Set of tasks:
**a)** Copy everything in the post about finishing chemotherapy from "There are been" down to "with my doctors.".
**b)** Proceed with the post about finishing chemotherapy, continuing it from its last sentence.
---------- Text provided ----------
Good Friday to Good Friday; It Is Finished

Good Friday, 2016 – I began my first round of chemotherapy.

Good Friday, 2017 – I finished my last round of chemotherapy.

This past Friday I finished my herceptin chemotherapy. I didn’t share much about taking herceptin because it’s a low dose of chemotherapy and quiet frankly doesn’t make me sick. After being on four different, painfully awful chemotherapy drugs, herceptin is a walk in the park.

There are been a mix of emotions with the end of chemotherapy. I am so grateful to be done, but sad to not see my infusion nurses every few weeks. I am so grateful to not have cancer in my body, but sad to not have such a close relationship with my doctors.

Today was even more mixed emotions.

I had my port removed.

PortRemoval

It seems weird, I’m sure, but I have become attached to my port. It’s become a security blanket to me. Something I truly hated, has become something I love. My port means my body is fighting. My port means I am winning. My port means cancer is defeated.
---------- Supplied information ----------
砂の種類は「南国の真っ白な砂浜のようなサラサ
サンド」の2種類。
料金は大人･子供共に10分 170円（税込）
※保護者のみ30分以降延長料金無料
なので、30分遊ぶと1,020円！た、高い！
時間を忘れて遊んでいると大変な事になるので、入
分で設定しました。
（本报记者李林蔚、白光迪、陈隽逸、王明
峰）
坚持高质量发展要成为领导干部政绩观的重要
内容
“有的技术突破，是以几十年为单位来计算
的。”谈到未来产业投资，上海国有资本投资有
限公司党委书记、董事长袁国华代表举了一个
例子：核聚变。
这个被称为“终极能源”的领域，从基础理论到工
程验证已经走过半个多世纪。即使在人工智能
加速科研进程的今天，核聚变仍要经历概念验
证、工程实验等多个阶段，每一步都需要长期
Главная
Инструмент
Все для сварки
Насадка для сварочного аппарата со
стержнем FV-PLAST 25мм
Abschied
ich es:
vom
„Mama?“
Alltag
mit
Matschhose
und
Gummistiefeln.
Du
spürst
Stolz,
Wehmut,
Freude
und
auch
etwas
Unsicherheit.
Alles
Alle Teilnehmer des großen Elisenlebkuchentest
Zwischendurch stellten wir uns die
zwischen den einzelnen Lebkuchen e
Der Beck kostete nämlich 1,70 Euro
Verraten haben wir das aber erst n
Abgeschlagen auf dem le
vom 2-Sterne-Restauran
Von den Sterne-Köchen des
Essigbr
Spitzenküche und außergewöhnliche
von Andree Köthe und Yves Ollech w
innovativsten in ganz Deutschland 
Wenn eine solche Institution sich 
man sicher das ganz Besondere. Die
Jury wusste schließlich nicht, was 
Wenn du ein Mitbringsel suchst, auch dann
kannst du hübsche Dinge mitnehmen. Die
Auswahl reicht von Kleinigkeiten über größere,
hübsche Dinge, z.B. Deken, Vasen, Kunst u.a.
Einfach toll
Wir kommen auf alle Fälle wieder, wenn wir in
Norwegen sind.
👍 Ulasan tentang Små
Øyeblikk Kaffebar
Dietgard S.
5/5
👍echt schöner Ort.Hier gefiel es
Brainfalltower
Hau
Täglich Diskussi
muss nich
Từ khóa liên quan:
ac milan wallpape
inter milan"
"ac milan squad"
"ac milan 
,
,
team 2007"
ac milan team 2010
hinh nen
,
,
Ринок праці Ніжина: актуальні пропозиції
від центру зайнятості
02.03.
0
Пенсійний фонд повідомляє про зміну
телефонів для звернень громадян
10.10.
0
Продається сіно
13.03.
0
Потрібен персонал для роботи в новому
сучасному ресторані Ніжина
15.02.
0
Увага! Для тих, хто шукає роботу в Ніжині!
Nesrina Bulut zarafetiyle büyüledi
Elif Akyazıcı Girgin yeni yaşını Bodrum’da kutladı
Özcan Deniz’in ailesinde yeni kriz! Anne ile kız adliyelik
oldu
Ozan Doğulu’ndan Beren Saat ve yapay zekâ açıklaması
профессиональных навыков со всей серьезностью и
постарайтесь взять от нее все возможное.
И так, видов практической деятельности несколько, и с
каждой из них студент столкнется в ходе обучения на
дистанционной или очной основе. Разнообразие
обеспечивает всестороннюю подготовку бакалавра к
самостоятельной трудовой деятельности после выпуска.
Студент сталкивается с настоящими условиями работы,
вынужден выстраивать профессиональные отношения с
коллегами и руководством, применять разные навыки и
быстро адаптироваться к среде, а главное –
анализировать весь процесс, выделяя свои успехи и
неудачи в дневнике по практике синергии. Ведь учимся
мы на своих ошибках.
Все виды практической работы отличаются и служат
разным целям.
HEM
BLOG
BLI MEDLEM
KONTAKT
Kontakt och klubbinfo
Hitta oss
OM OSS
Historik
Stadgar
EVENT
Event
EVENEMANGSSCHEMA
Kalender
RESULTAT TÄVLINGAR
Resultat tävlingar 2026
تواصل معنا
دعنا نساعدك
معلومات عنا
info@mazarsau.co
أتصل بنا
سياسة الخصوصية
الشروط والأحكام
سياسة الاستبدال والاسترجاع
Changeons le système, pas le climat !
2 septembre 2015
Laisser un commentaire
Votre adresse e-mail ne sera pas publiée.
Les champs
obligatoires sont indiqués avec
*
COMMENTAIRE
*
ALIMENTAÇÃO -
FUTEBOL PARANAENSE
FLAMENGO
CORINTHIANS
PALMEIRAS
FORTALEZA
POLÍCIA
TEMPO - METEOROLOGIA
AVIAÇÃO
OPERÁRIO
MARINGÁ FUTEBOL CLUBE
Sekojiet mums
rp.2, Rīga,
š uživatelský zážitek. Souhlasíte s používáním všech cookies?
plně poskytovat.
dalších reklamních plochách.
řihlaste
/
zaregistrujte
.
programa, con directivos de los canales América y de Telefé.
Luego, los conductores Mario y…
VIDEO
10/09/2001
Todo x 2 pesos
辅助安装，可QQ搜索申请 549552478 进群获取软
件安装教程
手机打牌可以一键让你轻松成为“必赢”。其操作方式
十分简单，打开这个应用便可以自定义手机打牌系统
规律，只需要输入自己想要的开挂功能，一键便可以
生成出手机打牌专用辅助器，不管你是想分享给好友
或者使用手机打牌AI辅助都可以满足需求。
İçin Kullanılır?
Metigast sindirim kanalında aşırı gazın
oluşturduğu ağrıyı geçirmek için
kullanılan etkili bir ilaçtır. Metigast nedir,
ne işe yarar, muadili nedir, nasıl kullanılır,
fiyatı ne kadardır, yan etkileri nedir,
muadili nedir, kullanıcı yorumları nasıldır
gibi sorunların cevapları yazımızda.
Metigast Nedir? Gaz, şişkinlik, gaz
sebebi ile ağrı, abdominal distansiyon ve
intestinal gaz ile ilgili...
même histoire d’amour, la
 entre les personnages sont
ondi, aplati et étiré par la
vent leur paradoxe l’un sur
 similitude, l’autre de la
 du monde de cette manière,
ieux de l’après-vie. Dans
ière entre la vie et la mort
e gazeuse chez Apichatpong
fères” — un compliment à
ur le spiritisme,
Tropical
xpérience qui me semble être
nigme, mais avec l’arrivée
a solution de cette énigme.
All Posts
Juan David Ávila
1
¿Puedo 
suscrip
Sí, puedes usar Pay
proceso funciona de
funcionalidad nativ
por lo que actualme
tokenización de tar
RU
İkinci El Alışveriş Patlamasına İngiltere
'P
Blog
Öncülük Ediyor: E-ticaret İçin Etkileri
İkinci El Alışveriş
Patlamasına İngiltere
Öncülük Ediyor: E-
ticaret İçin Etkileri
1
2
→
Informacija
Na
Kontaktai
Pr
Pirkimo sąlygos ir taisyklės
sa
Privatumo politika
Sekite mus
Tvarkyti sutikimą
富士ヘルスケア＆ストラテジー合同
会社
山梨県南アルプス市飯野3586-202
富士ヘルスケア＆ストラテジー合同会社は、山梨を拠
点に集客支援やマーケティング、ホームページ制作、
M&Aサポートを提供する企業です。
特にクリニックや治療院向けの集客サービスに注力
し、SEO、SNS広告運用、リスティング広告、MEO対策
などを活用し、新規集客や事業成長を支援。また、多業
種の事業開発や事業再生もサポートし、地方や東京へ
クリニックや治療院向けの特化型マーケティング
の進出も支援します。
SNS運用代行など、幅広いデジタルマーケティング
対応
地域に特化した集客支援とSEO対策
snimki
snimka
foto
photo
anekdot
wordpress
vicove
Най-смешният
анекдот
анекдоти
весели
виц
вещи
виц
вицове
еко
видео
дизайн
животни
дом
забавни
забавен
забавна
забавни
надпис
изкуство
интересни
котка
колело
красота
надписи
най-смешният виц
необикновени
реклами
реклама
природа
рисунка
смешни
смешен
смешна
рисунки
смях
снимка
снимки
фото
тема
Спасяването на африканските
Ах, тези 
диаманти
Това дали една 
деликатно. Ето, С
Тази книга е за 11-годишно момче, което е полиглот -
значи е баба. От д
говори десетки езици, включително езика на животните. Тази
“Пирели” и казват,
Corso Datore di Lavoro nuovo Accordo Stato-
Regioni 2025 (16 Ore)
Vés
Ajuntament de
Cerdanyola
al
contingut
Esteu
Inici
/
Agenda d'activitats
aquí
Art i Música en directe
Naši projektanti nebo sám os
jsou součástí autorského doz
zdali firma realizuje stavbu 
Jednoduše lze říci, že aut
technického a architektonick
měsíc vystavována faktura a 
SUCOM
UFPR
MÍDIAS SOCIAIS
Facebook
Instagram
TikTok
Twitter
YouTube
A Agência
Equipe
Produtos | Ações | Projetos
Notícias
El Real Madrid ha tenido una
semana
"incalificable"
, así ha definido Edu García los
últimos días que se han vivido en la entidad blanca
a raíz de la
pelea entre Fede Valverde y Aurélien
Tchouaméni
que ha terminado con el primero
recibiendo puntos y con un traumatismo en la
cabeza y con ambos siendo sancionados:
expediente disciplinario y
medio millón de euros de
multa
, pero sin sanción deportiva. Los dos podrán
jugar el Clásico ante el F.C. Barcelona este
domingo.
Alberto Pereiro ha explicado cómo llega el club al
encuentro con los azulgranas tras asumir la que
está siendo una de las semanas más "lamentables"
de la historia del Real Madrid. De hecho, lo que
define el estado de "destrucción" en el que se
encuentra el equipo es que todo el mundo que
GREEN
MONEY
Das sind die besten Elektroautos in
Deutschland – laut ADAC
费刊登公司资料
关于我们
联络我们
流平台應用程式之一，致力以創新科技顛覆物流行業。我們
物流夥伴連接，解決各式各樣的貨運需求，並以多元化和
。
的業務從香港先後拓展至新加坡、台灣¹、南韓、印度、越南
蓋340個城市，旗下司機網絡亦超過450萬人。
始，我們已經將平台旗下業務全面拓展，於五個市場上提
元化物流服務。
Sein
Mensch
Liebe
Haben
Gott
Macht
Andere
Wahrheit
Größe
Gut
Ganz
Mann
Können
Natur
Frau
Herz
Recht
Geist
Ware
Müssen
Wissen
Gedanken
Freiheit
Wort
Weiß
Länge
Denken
----------
Answers for this exercise:
**a)**
There are been a mix of emotions with the end of chemotherapy. I am so grateful to be done, but sad to not see my infusion nurses every few weeks. I am so grateful to not have cancer in my body, but sad to not have such a close relationship with my doctors.

**b)**
My port has become part of me. This small contraption has signified so much in my life and now it’s gone.

I processed these mixed emotions with some friends yesterday, and today was reminded by a sweet friend to take the time I need to grieve. Grieving over the loss of a port sounds odd when I think about it, but grief isn’t meant to look a certain way. So today I’m going to shed some tears for my port and all that it did for me.

And tomorrow I will celebrate my first day as a new creation – one without a trace of cancer or cancer related relics in my body.